- **Tasks for this exercise**:
1 > Answer these questions using the article below about suspected microbes in ancient salt.
(a) From what depth was the Empress 1A core sample extracted?
(b) What mineral made up the core?
(c) What did the researchers use to detect the microbes inside the crystal?
2 > Retype the part of the article below about suspected microbes in ancient salt, starting with "MORGANTOWN, W.Va. (WBOY)" and going on through "on other planets.".
3 > Translate this sentence from the article below about suspected microbes in ancient salt into Spanish: "The core was made up of halite, but you probably know it better as plain old table salt."

- **Quoted passage**:
- - - - -

MORGANTOWN, W.Va. (WBOY) — New WVU research has found evidence of suspected microorganisms held intact after 830 million years, suggesting new possibilities for the survival of other microorganisms contained in rock as they travel through space or on other planets.

The suspect microbes were found in a core sample called Empress 1A, extracted from a depth of more than 1,500 meters in central Australia. The core was made up of halite, but you probably know it better as plain old table salt. As salt crystals form, they trap tiny pockets of liquid called “fluid inclusions” that can act as mini habitats for microorganisms, and these pockets can remain intact for extremely long periods of time.

Dr. Kathleen C. Benison, Sara Schreder-Gomes and Jeremiah A. Bernau were the three researchers from WVU who published the report, which can be read here. The researchers used a combination of microscopes and ultraviolet-visible light to detect the microbes inside the 830 million-year-old crystal.

“The UV light causes fluorescence in anything with carbon-carbon or carbon-hydrogen bonds, and there are different colors that fluoresce for bacteria and algae and organic compounds. So that’s one way to tell that this was organic material,” Benison said.

- - - - -

[Data records]

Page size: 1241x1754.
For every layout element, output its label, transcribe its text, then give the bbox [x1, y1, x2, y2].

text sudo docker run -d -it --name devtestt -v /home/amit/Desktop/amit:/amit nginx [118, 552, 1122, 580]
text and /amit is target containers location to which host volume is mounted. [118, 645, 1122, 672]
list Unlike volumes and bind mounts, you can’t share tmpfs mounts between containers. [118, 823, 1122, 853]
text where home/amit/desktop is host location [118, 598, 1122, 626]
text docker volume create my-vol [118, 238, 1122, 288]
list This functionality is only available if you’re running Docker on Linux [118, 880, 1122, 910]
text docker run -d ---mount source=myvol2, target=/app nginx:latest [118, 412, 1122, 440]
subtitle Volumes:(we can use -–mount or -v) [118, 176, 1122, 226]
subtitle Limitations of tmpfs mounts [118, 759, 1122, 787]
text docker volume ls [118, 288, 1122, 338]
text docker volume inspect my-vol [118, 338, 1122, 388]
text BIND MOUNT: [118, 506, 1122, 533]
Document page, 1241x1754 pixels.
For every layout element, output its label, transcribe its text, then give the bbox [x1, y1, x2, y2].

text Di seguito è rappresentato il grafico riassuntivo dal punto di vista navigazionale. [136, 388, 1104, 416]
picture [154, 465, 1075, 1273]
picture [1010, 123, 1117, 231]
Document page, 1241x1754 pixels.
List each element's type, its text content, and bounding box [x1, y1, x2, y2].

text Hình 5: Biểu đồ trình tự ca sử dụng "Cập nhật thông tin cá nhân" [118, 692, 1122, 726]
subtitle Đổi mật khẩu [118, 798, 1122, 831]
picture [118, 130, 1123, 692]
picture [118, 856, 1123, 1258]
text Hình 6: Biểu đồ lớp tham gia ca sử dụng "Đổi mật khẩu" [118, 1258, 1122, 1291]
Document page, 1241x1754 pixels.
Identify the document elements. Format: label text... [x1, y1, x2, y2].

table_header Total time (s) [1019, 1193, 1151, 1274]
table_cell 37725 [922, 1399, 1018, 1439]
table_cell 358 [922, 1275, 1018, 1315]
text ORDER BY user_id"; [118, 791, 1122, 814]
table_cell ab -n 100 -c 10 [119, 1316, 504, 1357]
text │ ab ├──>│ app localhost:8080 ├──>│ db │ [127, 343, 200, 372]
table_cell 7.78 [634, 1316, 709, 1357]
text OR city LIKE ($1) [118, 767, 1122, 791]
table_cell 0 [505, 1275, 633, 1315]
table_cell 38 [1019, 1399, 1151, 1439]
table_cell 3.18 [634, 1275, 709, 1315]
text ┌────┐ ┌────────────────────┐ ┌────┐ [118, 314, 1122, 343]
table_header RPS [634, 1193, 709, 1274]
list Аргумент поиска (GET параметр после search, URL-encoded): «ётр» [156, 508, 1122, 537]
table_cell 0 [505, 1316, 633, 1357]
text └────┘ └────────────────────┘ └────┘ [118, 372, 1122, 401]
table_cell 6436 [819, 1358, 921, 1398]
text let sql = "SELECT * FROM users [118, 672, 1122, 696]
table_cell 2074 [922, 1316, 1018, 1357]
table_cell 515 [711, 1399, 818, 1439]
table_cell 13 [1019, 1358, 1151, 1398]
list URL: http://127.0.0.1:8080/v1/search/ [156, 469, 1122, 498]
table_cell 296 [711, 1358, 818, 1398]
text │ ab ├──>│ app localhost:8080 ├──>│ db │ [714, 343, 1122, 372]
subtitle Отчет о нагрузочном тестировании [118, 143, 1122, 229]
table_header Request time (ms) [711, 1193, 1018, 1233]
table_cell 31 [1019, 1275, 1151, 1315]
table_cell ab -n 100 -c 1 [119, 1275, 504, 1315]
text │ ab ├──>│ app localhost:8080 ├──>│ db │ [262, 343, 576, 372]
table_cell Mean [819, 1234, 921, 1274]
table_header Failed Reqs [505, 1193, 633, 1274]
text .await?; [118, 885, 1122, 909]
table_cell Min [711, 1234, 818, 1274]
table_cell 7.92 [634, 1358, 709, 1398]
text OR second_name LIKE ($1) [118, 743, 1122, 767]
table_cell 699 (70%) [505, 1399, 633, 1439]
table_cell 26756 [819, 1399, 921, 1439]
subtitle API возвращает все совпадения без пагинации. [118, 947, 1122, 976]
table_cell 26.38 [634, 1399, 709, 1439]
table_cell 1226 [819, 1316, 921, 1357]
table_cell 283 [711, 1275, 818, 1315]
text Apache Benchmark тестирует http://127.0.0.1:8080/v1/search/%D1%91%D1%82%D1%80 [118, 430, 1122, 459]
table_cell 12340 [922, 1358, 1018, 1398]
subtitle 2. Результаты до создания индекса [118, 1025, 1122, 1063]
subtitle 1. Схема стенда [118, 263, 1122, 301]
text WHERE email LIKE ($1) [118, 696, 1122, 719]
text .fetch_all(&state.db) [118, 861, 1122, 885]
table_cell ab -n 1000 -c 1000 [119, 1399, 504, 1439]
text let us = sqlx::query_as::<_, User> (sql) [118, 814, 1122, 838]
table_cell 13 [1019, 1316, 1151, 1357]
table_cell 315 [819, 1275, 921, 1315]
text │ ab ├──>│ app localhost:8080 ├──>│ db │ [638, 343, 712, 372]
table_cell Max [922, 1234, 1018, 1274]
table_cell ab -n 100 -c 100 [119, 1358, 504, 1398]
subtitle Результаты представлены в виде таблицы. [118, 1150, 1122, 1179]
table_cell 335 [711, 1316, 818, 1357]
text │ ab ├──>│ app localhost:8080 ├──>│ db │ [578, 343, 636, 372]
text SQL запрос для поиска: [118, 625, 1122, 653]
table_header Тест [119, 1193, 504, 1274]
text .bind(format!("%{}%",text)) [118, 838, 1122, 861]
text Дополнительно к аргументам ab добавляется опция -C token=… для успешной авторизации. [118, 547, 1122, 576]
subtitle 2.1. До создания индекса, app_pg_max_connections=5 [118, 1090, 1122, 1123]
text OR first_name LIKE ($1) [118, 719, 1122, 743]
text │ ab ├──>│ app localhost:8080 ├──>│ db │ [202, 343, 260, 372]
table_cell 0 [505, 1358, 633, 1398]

- - - - -

- **Responses by task**:
1 >
(a) More than 1,500 meters, in central Australia.
(b) Halite, also known as table salt.
(c) A combination of microscopes and ultraviolet-visible light.

2 >
MORGANTOWN, W.Va. (WBOY) — New WVU research has found evidence of suspected microorganisms held intact after 830 million years, suggesting new possibilities for the survival of other microorganisms contained in rock as they travel through space or on other planets.

3 > El núcleo estaba compuesto de halita, pero probablemente la conozcas mejor como simple sal de mesa.